How the First Black Female Jockey Rode Into Oblivion
Fifty years ago, Cheryl White became America’s first licensed Black female jockey when she was just 17 years old. So why doesn’t the world know her name?
Cheryl White’s family has embarked on a mission to retake her place in the annals of thoroughbred racing glory.
Credit…Nate Smallwood for The New York Times
By Sarah Maslin Nir
May 28, 2021
YOUNGSTOWN, Ohio — It was an average June morning in 1971 at Thistledown Race Track in North Randall, Ohio, when an average bay filly named Ace Reward broke from the gate. But still, the stands were packed, and the finish line bristled with news crews.
Sitting astride Ace Reward was Cheryl White, who soon would become the country’s first-ever licensed Black female jockey, in her first official race. After an ambitious sprint, the filly finished dead last. The crowd roared anyway.
White was on her way to making history. And she was a 17-year-old girl.
On an average morning 50 years later, at another Ohio track, White’s name was again on the leader board, this time in memoriam, at a race in her honor. She died of a heart attack in 2019, at age 65.
But few in the thin crowd craning at the thoroughbreds at Mahoning Valley Race Course, in Youngstown, had ever heard her once-storied name, the one drowned out by hoofbeats as it crackled from the loudspeaker. Few had paid much heed as her family stepped into the winners’ circle to hand the victorious jockey the Cheryl White memorial trophy.
The single-minded Black teenager intent on racetrack glory was a phenomenon in her day, interviewed in newspapers and on TV and featured on the hit quiz show “What’s My Line.” Curls escaping from her helmet, she beamed from the cover of the July 29, 1971, edition of Jet magazine, the headline splashed across her horse’s chest: “Teen-Aged Girl Cracks Barrier on Race Track.”
ImageWhite on the cover of Jet magazine in 1971.
White on the cover of Jet magazine in 1971.Credit…Sarah Maslin Nir/The New York Times
“I just wanted those gates to open,” White told a reporter for BetChicago shortly before she died, about that day in June 1971. She meant the starting gates. For those who watched her ride, White opened many more.
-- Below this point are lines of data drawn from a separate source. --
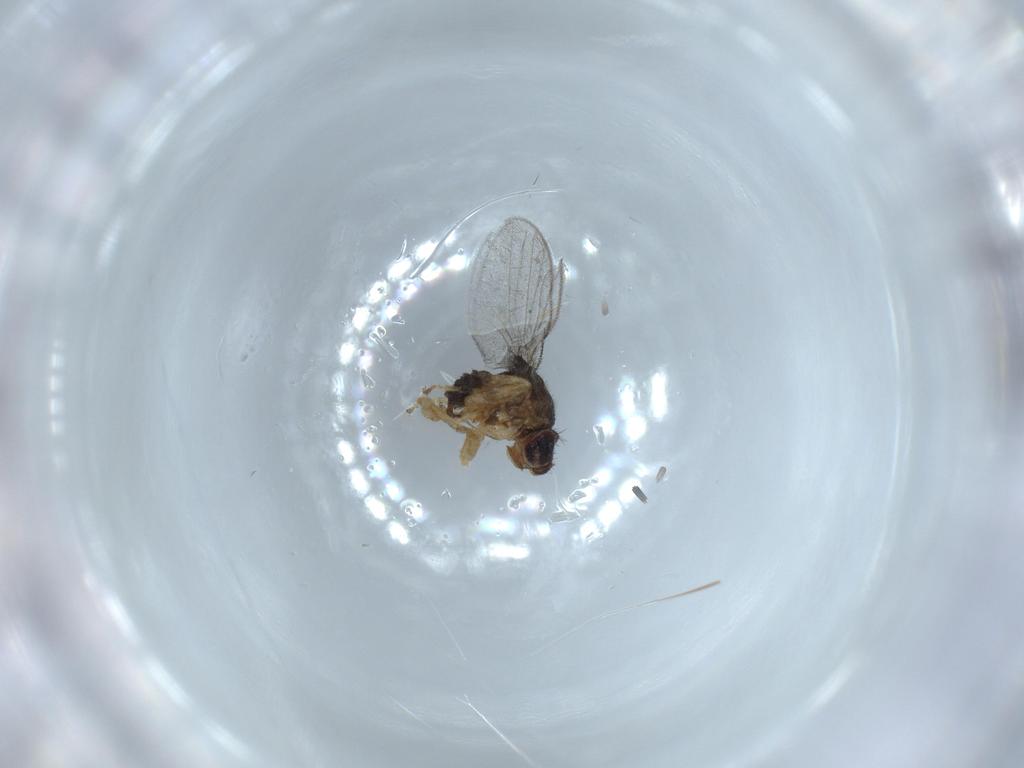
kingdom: Animalia
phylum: Arthropoda
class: Insecta
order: Diptera
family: Chloropidae
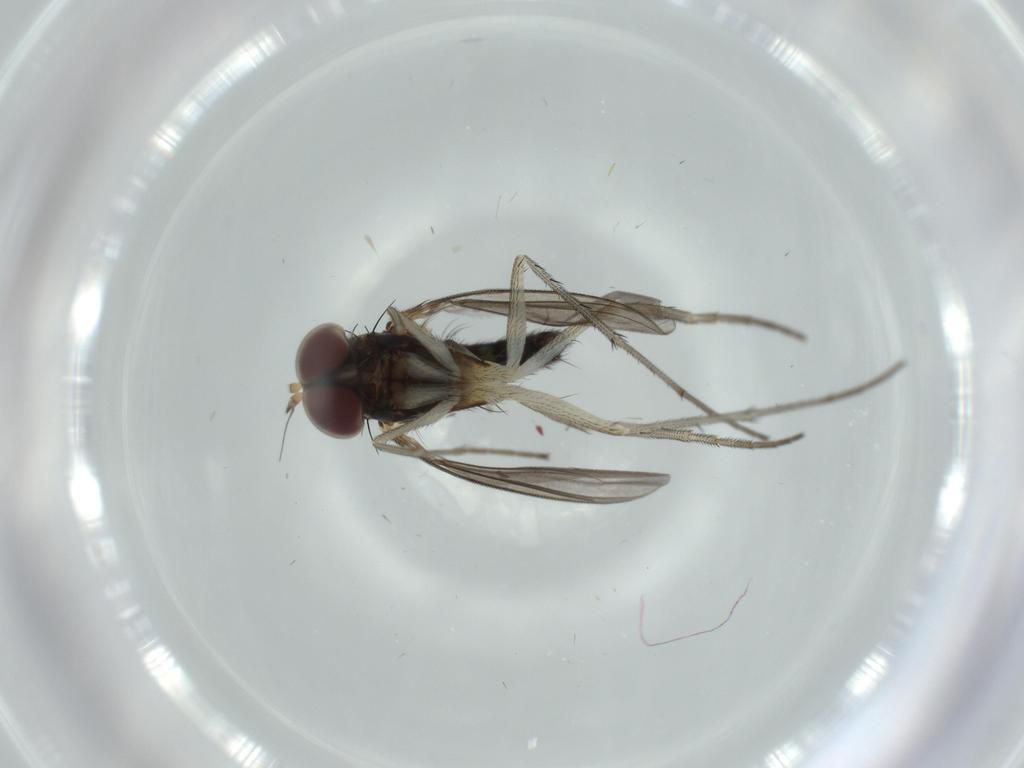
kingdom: Animalia
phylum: Arthropoda
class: Insecta
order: Diptera
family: Dolichopodidae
But today, White’s story is not one of enduring triumph but of continued marginalization. The girl whose horses’ hooves beat a path for women and Black people in a sport that has historically sidelined both is virtually unknown. And her accomplishments — a more than two-decades-long career included 750 winning rides in several disciplines, according to White’s own estimates — are largely forgotten.
Search for the jockey Cheryl White in Google and the picture of another Black female jockey, Sylvia Harris, comes up beside her name. A GoFundMe page created by her brother, Raymond White Jr., to honor “a true American Legend!” with a foundation to support other riders of color, has raised just over $2,100, in two years.
“Whenever I hear about icons and she’s never mentioned, I don’t know why,” Raymond White III, her nephew, said. “It makes you hesitate to think it’s rooted in racism. It almost feels like it’s the cheap answer — but it’s the answer.”